28話 誘い
目を開いてみると、灰色の空間にいた。ネズミの皮みたいな気持ち悪い灰色。
ぐるっと見回してみても、どこにも隙のない一面の灰色だった。
『どこだろう』
宛てもなくフラフラと彷徨っていると、突然目の前に影が現れた。人型の大きさの影法師が、ズンと立ち塞がるようにして。
『……鏡を見てるみたい。私にそっくり』
影はその女性とよく似ていた。
少し垂れた目尻、整えられたまつ毛、うまく上がらない口角、弛んだ頬。そのどこを見ても、まるで生き写しかのようにそっくりだった。
しかし言葉を返すことは一度もなかった。
『……ねぇ、あなたは誰なの? もしかして私と一緒にいた人?』
『…………』
なんとなく話しかけてみた。
だがしかし、もちろん反応は返ってこない。まさに命を落とした死体同然、表情をピクリとも変えなかった。
『少し触っていい? 優しくするから』
『……っ』
口が少しだけ動いた。さっきの台詞のどの部分に反応したのだろうか。
触られるのが嫌なのだろうか。
影の反応を無視して、女性は手を差し伸べた。
掌は影にぶつかることなく、そのまますり抜けそうになったが、まるで水をかくように頑張って触れようとしたのだった。
『全然動かないから死んでるのかと思った……意外と温かいね』
『……ん』
そうしたら、影は優しく抱き返してくれた。
『怖かったよね?』
『……う、ん』
『どれもこれも精霊のせいなんだよ。

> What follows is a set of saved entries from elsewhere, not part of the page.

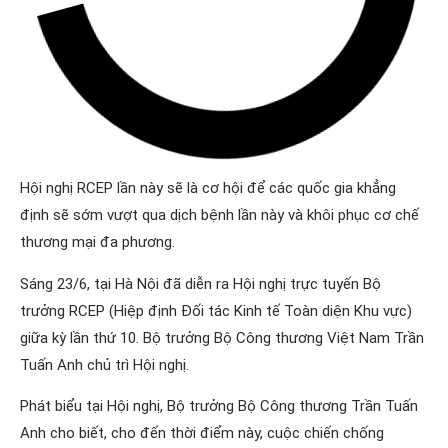
Hội nghị RCEP lần này sẽ là cơ hội để các quốc gia khẳng
định sẽ sớm vượt qua dịch bệnh lần này và khôi phục cơ chế
thương mại đa phương.
Sáng 23/6, tại Hà Nội đã diễn ra Hội nghị trực tuyến Bộ
trưởng RCEP (Hiệp định Đối tác Kinh tế Toàn diện Khu vực)
giữa kỳ lần thứ 10. Bộ trưởng Bộ Công thương Việt Nam Trần
Tuấn Anh chủ trì Hội nghị.
Phát biểu tại Hội nghị, Bộ trưởng Bộ Công thương Trần Tuấn
Anh cho biết, cho đến thời điểm này, cuộc chiến chống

一人ぼっちにさせてごめんね』
『…………うん』
『私のところに帰ってきて』
『うん』
影はだんだんと溶けて黒い液体になった。
そして、それらが勢いよく女性の胸の中に飛び込んで、きっちりと合体したのだった。
『……よし、元通り』
儀式を終えた後、その灰色の世界が少しだけ明るくなった。どこからか太陽の光が差し込んだのか、雨上がりの空のように目を細めてしまうほどの眩しさが空間全体を包み込んだ。
その十数秒後、生糸の束が解けるみたいに、その世界が七色の糸になって崩れていった。
◆◆◆
「―――ん、ぁ」
「お、やっと起きた」
「しっ! 静かにしてあげて」
ここは宿屋『極楽』の一室。
それなりに広い泊まり部屋に、男二人と女二人が詰め掛けていた。
マイアを縛り付けていた縄は傍から見てもキツそうだったので、バニローが先んじて解いていた。
今は腕を足も自由に動かせる。
「……ありがとう、イオ君。すごいね精霊って」
「精霊使いがそれ言いますか」
マイアは両手を組んで思い切り伸びをした。
ただでさえ主張の強い胸が、伸びにより更に強調されて物凄いことになっている。
今にもバチンとボタンが弾け飛びそうだった。
伸びを終えた彼女は、近くで本を読んでいたバニローの方に振り向いてから淡々と報告を行った。
「『耳』の精霊の力を借りて、私の別人格と話し合ってきたよ。もう仲直りできたから大丈夫」
「それは良かった。晴れて俺の部下にできるよ」
「あなたの部下になるって言いましたっけ?」
「もし嫌なら、投獄することになるけど」
「なりますなります是非とも働かせてください」
「ふふっ、良かろう……まあ、ウチの部下の避難誘導のおかげで、昨晩の豪雪では怪我人は一人も出なかったって話だから、そんなに気にしてないけどね。家は雪の重みでほとんど壊滅させられたけど」
「……本当に申し訳ありませんでした」
「まさか国全体の天候に影響を与える魔法使いがいるなんて思わないから、誰も君の仕業だなんて疑わないと思うよ。とりあえず水に流してあげるから」
バニローは今までの見てきた中で、一番気味が悪い笑顔を浮かべた。それを受けたマイアは怖気を感じ取ったのか、思わず身震いしたのだった。
しかしまあ、これで一件落着といったところか。
「じゃあ、俺は仕事に戻るからゆっくりしててね。あ、イオ君は良かったら……ほら、あそこに見える木の根本まで来てね」
「え!? なんで俺だけ……」
「別に深い意味はないよ。少し話をしたいだけだからさ」
バニローは窓から見える巨木を指差した。
遠く離れた山にそびえ立つ一本の枯れ木。樹齢が高い老木であると一目で分かったが、イオはその木のどこかに不思議な魔力を感じた。
「そういうことで!」
彼はそのまま窓から飛び出して行ってしまった。